"Bu annem Prenses Selma'nın İstanbul'da bir sarayda başlayan hikâyesidir."
Bir masal gibi görünse de bu Osmanlı İmparatorluğu'nun son günlerinde sürgün aşk ve mücadeleyle örülü gerçek bir yaşam öyküsüdür.
Selma Avrupa'yı sarsan imparatorluğun çöküşüne tanıklık ettiğinde sadece yedi yaşındaydı. Osmanlı hanedanı sürgüne gönderildiğinde Lübnan'a yerleşti. Bir zamanlar saraylarda yetişmiş bu küçük prenses yoksulluğun içinde "yırtık çoraplı prenses" olarak anılacaktı.
Gençliğinde bir Dürzi reisine âşık oldu ancak bu aşk kısa sürdü. Ardından hiç tanımadığı bir Hint racasıyla evlenerek Hindistan'a gitti. Burada maharacaların ışıltılı dünyasını Britanya İmparatorluğu'nun çöküşünü ve Gandhi'nin bağımsızlık mücadelesini yaşadı. Ama tıpkı Lübnan'da olduğu gibi burada da "yabancı" kaldı.
Paris'e kaçtığında ise gerçek aşkı buldu ancak savaş onu sevdiklerinden ayırdı. Bir kız çocuğu dünyaya getirdikten kısa süre sonra yirmi dokuz yaşında yoksulluk içinde hayata veda etti. İşte o çocuk bu romanın yazarı Kenizé Mourad'dır.

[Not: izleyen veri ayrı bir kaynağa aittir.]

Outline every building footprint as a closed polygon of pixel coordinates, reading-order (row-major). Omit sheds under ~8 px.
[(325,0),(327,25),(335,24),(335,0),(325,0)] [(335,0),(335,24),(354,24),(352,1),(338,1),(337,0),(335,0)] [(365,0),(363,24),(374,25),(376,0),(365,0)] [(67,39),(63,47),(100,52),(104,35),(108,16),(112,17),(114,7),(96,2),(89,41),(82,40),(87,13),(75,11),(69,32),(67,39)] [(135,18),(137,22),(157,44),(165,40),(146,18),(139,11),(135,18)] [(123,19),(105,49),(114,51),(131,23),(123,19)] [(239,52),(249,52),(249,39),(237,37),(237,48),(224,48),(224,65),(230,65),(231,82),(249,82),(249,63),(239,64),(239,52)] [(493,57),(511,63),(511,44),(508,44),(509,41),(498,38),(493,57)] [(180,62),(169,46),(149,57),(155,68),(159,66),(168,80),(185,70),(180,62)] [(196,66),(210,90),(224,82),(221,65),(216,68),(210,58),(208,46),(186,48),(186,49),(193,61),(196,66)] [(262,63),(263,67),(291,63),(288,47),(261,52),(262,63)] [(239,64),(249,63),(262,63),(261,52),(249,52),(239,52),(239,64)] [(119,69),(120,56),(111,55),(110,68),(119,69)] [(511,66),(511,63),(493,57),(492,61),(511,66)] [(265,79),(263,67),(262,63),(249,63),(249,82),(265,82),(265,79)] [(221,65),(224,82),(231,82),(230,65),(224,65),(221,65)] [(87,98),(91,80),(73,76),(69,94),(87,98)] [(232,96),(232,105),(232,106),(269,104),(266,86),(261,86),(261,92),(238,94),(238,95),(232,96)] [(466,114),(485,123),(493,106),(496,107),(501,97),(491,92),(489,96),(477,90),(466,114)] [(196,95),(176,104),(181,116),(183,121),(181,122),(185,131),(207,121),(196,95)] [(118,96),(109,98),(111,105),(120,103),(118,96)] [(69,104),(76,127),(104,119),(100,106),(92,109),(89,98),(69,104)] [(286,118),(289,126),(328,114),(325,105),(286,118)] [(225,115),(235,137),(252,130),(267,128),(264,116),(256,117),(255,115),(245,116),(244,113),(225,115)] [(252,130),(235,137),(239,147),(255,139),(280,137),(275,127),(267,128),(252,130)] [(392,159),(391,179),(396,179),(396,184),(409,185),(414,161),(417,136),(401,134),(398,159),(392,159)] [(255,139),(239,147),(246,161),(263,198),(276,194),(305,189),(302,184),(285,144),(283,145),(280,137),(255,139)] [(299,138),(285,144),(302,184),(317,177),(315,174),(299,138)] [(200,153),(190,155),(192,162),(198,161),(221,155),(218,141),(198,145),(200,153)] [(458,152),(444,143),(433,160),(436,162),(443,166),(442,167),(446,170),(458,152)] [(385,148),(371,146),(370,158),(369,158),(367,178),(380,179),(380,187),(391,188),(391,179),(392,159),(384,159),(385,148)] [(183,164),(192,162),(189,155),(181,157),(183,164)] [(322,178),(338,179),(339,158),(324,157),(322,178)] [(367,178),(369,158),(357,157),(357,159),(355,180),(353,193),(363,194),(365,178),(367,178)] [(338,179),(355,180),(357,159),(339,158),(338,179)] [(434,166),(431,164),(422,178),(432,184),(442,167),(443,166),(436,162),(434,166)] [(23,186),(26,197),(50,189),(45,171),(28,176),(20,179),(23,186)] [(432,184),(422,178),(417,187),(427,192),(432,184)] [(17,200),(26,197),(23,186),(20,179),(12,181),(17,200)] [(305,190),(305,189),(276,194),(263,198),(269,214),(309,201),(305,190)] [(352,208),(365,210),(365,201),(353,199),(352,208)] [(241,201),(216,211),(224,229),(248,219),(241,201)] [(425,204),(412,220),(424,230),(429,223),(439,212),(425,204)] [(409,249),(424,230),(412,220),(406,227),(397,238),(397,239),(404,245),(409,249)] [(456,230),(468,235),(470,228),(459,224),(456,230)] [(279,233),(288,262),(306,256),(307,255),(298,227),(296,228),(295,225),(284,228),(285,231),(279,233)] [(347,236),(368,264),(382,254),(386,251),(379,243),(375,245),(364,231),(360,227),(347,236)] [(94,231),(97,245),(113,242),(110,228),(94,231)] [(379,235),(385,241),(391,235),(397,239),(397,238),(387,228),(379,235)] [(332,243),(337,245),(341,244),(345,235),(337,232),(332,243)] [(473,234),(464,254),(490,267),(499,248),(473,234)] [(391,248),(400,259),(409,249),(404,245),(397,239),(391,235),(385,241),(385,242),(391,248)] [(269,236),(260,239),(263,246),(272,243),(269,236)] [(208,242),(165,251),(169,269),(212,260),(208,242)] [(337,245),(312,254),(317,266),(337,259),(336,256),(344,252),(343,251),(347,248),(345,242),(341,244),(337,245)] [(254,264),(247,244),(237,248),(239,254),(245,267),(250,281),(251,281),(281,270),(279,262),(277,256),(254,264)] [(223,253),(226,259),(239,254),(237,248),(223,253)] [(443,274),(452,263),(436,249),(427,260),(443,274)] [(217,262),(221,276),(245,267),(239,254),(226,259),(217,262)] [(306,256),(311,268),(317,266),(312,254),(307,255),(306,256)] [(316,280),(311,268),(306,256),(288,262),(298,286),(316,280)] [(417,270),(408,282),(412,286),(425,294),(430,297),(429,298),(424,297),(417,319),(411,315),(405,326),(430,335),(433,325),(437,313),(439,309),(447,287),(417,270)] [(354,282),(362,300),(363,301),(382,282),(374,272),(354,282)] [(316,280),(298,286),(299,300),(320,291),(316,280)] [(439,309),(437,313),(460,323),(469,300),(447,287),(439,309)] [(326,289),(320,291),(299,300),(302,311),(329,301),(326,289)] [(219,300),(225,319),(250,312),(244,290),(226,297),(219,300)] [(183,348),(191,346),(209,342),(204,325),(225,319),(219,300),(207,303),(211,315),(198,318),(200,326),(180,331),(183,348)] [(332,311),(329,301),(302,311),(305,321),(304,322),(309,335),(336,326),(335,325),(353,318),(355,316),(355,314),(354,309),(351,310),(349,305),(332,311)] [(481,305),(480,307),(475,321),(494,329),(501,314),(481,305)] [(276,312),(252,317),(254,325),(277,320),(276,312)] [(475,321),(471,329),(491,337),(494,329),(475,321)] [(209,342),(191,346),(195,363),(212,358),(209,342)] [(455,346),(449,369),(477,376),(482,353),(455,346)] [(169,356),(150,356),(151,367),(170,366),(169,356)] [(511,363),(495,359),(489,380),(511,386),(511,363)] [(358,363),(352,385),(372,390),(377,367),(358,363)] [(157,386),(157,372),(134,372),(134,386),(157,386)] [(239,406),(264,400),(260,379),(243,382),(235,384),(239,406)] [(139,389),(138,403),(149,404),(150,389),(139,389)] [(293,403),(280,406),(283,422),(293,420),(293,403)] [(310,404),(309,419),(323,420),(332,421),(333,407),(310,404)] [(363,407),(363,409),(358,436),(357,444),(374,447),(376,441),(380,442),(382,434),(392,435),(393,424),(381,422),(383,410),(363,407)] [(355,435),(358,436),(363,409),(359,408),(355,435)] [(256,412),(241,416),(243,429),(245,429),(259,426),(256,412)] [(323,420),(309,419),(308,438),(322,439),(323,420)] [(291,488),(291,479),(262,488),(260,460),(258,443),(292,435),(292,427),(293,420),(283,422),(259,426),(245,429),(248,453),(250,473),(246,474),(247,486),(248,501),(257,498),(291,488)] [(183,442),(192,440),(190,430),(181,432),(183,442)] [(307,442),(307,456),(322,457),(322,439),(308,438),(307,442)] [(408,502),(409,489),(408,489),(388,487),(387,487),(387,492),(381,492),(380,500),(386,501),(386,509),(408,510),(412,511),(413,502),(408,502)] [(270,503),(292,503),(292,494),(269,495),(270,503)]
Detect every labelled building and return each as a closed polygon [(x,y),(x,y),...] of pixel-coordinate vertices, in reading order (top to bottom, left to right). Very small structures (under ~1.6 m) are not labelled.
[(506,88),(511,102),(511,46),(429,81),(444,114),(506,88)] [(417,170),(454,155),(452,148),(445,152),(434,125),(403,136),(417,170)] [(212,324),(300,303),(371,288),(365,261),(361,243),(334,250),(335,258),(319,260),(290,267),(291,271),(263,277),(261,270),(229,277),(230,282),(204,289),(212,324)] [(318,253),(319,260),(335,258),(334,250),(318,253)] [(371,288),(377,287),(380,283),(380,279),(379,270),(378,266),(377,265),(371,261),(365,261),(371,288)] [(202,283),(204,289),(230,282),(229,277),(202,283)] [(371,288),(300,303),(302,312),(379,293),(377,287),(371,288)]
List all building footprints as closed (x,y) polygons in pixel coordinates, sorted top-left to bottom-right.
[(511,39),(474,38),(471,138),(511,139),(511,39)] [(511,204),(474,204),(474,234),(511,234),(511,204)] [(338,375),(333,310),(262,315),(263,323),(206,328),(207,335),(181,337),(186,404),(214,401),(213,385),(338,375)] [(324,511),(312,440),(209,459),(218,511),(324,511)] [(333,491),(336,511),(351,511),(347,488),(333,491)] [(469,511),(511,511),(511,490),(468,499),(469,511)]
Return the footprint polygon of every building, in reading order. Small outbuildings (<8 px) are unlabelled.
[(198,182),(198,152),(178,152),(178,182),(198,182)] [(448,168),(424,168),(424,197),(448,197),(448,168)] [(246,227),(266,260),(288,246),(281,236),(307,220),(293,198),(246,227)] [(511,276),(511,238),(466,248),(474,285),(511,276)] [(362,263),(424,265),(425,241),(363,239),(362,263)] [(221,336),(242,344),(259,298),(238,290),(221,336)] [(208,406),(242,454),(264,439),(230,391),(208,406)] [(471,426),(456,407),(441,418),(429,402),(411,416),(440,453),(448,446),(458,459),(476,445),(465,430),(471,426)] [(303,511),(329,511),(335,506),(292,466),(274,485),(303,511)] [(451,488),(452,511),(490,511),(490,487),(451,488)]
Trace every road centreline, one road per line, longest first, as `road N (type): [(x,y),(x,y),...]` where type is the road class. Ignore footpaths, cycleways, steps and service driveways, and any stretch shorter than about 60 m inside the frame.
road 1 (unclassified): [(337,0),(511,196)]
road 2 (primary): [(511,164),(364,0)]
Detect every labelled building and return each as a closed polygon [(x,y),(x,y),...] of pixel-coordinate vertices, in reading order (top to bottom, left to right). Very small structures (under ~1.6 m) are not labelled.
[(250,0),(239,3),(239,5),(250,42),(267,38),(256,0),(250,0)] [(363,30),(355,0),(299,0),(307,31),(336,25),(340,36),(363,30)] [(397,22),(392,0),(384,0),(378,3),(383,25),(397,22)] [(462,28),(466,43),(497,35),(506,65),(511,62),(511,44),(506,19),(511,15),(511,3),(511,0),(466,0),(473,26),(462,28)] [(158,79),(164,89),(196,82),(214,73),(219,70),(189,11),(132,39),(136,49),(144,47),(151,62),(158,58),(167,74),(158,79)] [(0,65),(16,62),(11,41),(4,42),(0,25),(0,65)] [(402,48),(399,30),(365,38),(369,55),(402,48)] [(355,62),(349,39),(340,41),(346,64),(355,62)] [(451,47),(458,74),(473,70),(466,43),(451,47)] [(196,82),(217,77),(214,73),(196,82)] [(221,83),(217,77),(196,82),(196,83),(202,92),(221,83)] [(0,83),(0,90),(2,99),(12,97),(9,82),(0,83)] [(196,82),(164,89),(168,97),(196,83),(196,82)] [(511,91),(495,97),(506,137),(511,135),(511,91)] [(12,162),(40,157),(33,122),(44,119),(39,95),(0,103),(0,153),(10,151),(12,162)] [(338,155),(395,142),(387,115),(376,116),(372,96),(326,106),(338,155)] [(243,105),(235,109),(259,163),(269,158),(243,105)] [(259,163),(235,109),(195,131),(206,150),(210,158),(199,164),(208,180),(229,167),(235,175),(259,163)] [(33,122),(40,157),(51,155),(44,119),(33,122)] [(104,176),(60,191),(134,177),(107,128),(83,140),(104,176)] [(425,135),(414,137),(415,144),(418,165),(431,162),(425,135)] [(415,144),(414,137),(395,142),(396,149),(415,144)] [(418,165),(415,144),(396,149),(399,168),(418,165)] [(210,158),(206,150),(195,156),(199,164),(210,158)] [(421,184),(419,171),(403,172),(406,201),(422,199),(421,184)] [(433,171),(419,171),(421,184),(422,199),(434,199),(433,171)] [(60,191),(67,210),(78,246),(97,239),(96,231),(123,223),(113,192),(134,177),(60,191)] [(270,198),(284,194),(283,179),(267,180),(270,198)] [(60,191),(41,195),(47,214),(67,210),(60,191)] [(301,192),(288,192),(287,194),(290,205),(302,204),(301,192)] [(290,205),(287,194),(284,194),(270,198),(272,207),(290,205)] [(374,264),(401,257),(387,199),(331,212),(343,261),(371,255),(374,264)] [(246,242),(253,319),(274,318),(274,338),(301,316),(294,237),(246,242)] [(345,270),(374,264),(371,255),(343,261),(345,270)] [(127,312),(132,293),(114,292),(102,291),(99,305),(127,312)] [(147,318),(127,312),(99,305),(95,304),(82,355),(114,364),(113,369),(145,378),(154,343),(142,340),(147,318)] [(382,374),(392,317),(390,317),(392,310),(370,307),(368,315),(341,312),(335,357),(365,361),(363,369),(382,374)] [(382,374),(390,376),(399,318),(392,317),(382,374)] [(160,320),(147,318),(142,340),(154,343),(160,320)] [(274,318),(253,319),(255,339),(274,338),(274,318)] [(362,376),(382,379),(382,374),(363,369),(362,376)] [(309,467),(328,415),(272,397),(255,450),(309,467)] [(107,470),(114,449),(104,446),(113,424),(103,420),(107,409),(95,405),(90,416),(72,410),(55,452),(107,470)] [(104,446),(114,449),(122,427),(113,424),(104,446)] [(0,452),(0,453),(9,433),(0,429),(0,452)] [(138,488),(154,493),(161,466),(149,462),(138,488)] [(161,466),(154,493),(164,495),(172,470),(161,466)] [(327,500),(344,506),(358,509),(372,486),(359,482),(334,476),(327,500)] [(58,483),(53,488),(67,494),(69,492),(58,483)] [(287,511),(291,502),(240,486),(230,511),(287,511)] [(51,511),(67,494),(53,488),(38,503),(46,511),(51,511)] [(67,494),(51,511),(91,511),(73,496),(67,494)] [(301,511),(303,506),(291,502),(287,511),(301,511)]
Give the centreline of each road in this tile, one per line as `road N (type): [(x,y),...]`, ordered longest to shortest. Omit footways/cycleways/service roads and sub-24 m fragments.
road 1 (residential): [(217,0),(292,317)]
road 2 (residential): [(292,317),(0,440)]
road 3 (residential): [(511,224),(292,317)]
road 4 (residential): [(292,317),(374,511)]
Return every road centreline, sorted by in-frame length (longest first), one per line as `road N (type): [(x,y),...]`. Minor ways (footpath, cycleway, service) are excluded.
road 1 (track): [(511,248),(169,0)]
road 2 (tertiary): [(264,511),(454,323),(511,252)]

Saraydan Sürgüne Osmanlı'nın son günlerini sarayların içinden anlatırken Beyrut'un büyük ailelerinden Hindistan'ın saraylarına uzanan bir tarih panoraması sunuyor.
"Annemin kim olduğunu bilmek istedim. Onu tanıyanlarla konuştum tarih kitaplarını gazeteleri ve aile arşivlerini araştırdım. Ama en sonunda ona yaklaşabilmek için sezgilerime ve hayal gücüme güvendim."